In a non-binding vote Monday night, residents of Whitesboro -- a village of about 3,700 in Oneida County -- voted 157-55 to not change their current seal.
The Whitesboro website says the emblem dates to the early 1900s and depicts a friendly wrestling match between village founder Hugh White and an Oneida Indian.
It says White won the match and the lasting goodwill of the Oneidas.
"In 1963, the Seal was re-designed by local artist, Gerald E. Pugh, to commemorate the Village's Sesquicentennial," the town says on its website.
"In an article of the Observer Dispatch, written by Joe Kelly in 1977, a notice of claim was filed with the Village Board saying the seal depicts a 'white man choking an Indian' and said the seal demeans, disgraces and creates prejudice and distrust of Indian people," a statement on the "history" section of the town's website says.
Kelly asked the village to stop displaying the seal, and, as a result of this, the seal was re-designed with Hugh White's hands being placed on the Indian's shoulders and "not so close to his neck," according to the statement.
"The wrestling match was an important event in the history of the settling of the Village of Whitesboro and helped foster good relations between White and the Indians," the town says.
The seal appears on village police cars, signs and stationery.

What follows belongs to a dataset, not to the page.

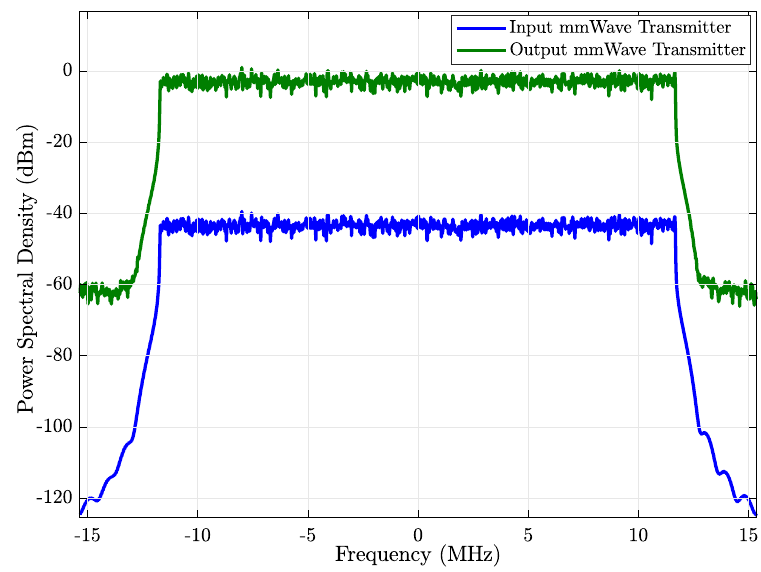
Figure 8. Spectrum of the input and output of the mmWave RF transmitter chain.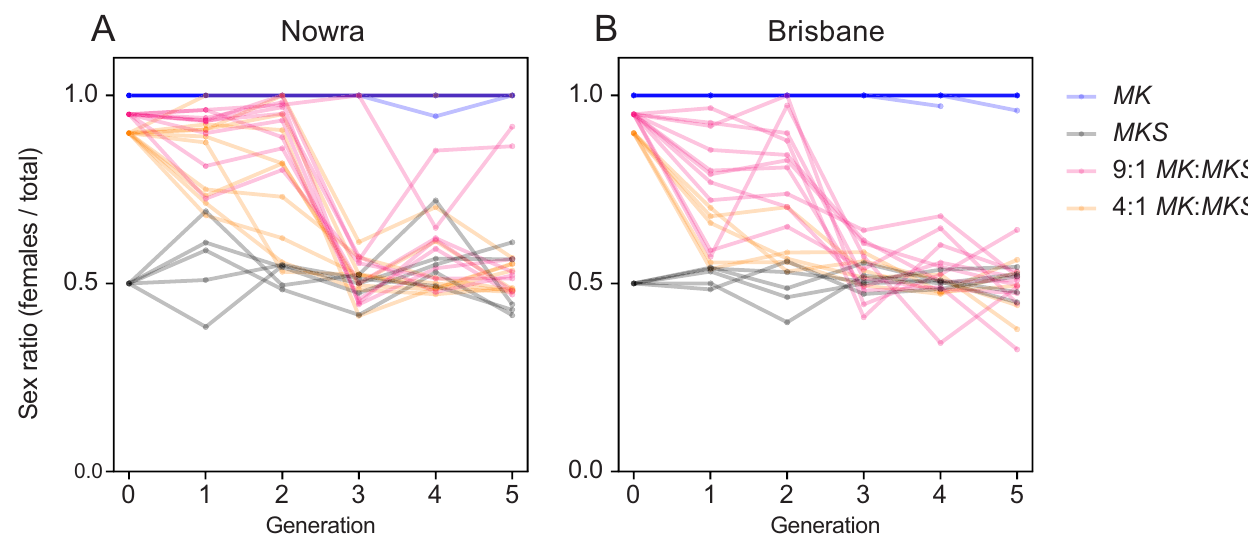
Fig 3. Changes in sex ratios across generations at different initial frequencies of MK and MKS females for the Nowra (A) and Brisbane (B) populations. Each line shows the sex ratio of a single replicate vial across generations Generation 0 denotes expected sex ratios based on starting ratios of MK : MKS females. The data underlying this figure can be found in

Controversy has waxed and waned over the years and came to a head last summer, when an online petition was posted by someone who saw the logo and took offense.
Ben Miller, of Manhasset, N.Y., started a petition on Change.org last summer to redesign the sign.
"Recently, I noticed a disturbing image emblazoned on the city seal of a town in my home state," Miller writes on the petition, which now has nearly 10,000 signatures.
"The city of Whitesboro, NY proudly displays what looks like a European settler choking, or violently handling, a Native American man. According to legend, the seal represents a famous wrestling match between the city’s founder, Hugh White, and a Native American man," Miller writes.
"White won the match, thereby gaining the local Indians’ respect. But to me, this seal is anything but respectful to my people and my heritage," said Miller, who also wrote that he is a Lenape Indian and a citizen of both the Delaware Tribe of Indians and Cherokee Nation.
Miller's sentiments have been echoed by residents from around the state.
"I'm signing because I am a Mohawk Native American from New York State and I am deeply offended by the seal depicting the slaughter of my people," wrote one supporter.
Miller's petition, however, was launched after the mass shooting by a white gunman inside a historically black church in Charleston, S.C., in June. Images and news stories about the sign flooded Twitter, with hashtags like #TakeItDown, #ChangeTheSeal, #NotTheOnion and #RedesigntheSign.
The town mayor was not immediately available for comment when contacted Tuesday.
The logo has been the subject of debate for more than 55 years. According to a 2009 article in the Utica Observer-Dispatch, Whitesboro was sued over the seal by a Native American group in the 1970s.
The Associated Press contributed to this report.